» **WHAT IS BEING ASKED**
Copy the records below word for word. Stop after the line that contains "FIGURE 2 | Boxplots".

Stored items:
· · · · ·
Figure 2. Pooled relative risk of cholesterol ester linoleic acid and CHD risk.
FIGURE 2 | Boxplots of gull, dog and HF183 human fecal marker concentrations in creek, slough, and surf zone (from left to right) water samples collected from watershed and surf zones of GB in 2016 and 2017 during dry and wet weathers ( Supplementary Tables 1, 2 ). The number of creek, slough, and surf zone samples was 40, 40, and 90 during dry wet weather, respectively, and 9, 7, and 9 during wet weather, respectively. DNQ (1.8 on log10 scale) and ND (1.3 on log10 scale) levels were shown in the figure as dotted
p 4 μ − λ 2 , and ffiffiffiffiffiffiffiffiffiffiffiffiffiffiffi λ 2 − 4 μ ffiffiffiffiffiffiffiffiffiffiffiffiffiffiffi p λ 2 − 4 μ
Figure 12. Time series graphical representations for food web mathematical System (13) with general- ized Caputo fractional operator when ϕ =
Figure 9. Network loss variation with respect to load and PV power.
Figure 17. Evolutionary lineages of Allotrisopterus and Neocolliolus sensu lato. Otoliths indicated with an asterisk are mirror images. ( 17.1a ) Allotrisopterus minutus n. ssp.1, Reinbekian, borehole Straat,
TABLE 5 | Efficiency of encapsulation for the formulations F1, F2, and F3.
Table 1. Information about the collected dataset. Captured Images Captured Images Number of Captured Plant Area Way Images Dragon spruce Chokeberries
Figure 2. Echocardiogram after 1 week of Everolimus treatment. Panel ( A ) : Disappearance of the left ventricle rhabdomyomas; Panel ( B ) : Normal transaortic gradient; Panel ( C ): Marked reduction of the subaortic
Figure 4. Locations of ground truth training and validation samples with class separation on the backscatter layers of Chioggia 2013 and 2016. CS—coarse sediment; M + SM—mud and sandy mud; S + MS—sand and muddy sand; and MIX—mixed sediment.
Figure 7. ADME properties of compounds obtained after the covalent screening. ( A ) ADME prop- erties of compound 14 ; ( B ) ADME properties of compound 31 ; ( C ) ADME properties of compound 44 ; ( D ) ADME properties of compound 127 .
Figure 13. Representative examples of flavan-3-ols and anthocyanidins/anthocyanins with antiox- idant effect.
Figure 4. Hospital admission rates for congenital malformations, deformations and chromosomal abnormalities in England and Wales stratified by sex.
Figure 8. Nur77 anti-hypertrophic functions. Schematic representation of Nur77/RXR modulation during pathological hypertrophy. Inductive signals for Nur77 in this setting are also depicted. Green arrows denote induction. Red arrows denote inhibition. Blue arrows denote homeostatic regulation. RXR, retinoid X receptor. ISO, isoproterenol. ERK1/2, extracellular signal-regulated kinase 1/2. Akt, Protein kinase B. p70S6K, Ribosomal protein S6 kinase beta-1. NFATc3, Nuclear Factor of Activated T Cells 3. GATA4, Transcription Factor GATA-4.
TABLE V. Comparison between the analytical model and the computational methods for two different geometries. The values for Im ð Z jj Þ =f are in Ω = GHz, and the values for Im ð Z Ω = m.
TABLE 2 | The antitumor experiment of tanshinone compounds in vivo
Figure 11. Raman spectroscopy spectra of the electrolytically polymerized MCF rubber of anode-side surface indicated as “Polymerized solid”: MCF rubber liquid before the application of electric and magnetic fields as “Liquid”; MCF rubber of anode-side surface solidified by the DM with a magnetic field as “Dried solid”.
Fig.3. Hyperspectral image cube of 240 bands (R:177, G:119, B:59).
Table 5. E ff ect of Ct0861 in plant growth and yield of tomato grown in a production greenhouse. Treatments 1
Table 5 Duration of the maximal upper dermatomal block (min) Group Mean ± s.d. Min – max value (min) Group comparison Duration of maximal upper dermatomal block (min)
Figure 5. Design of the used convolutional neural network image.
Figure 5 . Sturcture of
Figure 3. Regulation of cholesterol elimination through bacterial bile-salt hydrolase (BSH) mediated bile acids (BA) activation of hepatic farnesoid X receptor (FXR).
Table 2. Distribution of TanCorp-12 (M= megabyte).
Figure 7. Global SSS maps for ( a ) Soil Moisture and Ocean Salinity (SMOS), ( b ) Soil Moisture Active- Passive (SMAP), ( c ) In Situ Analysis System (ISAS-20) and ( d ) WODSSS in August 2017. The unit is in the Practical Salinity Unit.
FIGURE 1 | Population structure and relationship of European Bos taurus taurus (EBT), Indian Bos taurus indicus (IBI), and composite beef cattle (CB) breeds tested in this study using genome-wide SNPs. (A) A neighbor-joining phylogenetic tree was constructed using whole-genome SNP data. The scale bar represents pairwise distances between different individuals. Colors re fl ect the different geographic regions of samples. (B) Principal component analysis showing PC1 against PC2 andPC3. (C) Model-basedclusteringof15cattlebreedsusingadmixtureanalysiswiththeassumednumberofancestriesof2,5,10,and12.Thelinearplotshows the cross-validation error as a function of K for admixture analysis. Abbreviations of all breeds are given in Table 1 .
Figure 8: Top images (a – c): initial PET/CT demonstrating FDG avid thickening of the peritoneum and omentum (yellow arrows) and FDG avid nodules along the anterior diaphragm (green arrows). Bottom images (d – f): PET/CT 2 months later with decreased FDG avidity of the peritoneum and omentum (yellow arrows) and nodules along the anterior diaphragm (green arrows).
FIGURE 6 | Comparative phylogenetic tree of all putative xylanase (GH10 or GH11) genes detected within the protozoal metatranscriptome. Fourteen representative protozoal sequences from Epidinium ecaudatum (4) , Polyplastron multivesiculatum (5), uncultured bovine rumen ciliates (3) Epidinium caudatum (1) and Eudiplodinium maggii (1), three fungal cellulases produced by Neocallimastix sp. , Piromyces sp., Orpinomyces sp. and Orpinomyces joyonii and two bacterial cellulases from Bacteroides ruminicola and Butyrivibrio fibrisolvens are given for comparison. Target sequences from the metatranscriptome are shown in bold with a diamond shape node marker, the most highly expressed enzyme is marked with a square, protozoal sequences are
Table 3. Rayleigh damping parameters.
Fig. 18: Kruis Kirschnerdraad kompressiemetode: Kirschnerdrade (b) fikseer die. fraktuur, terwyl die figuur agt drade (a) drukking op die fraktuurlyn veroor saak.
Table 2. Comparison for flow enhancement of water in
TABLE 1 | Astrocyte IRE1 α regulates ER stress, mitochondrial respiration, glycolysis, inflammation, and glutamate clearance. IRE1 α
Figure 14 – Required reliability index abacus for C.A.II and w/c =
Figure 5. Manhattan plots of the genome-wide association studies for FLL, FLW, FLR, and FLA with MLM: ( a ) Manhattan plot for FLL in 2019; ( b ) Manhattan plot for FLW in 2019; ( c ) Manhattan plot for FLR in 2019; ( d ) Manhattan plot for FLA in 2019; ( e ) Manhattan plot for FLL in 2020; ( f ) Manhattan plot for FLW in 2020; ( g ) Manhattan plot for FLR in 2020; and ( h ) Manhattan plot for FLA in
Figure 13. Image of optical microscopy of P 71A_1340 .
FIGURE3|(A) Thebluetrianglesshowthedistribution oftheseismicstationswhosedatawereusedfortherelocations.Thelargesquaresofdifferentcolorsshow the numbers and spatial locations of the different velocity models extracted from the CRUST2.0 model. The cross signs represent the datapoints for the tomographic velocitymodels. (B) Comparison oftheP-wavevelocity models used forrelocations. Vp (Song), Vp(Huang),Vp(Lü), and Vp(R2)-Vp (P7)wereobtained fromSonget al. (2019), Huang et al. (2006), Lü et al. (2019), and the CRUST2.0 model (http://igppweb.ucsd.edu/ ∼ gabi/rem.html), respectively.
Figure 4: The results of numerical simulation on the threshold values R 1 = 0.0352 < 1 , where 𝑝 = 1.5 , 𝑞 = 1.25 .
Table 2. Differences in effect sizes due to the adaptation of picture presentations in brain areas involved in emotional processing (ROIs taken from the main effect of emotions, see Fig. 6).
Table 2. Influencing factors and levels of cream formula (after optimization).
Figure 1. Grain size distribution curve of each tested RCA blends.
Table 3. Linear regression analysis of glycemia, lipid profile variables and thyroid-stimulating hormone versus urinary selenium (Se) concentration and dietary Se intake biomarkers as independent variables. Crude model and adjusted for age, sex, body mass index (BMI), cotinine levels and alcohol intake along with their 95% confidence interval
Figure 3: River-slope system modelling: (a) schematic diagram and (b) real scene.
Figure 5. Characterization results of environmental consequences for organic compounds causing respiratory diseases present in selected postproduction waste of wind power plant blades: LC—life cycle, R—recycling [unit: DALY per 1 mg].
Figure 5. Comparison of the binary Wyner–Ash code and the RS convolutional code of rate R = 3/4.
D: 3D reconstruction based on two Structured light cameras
· · · · ·
» **EXERCISE SOLUTION**
Figure 2. Pooled relative risk of cholesterol ester linoleic acid and CHD risk.
FIGURE 2 | Boxplots of gull, dog and HF183 human fecal marker concentrations in creek, slough, and surf zone (from left to right) water samples collected from watershed and surf zones of GB in 2016 and 2017 during dry and wet weathers ( Supplementary Tables 1, 2 ). The number of creek, slough, and surf zone samples was 40, 40, and 90 during dry wet weather, respectively, and 9, 7, and 9 during wet weather, respectively. DNQ (1.8 on log10 scale) and ND (1.3 on log10 scale) levels were shown in the figure as dotted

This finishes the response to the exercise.